Marylaine: And the question I ask everybody: How do you keep current? What do you read routinely, what sites do you visit, what listserves if any do you look in on, what conferences do you go to, etc.?
Jessamyn: I am a total spaz when it comes to researching my own site. These are the
sources I rely on most often:
a news search on the word librarian that scours online news sources
links people mail me, especially my mom.
my own links on librarian.net that are places I like to check in with that
have current information like http://www.jennyscybrary.com and what's new on Digital
a few weblogs like Research Buzz http://www.researchbuzz.com/news/index.html and weekly things like Library Juice http://www.libr.org/Juice/
I go to the library and ask the librarians what's up [how non-virtual!]

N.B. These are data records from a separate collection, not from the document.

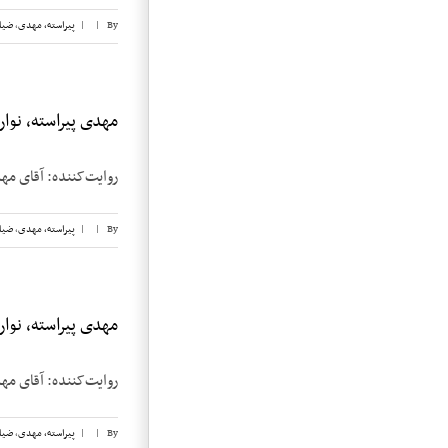
By
|
|
پیراسته، مهدی
,
ضیا
مهدی پیراسته، نوار ۲
روایت‌کننده: آقای مهدی پیراسته تاریخ مصاح
By
|
|
پیراسته، مهدی
,
ضیا
مهدی پیراسته، نوار ۹
روایت‌کننده: آقای مهدی پیراسته تاریخ مصاح
By
|
|
پیراسته، مهدی
,
ضیا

my bookmarks list of pages I check in on from time to time http://www.librarian.net/linky.html
I go to ALA's annual and midwinter conferences when I can, mostly to check
in with the radical librarian community and do some travelling
Basically I figure it's a big world and I can only know so much so I try to
talk to people everywhere all the time to get some idea of what the current
memes are and whether they're worth me replicating.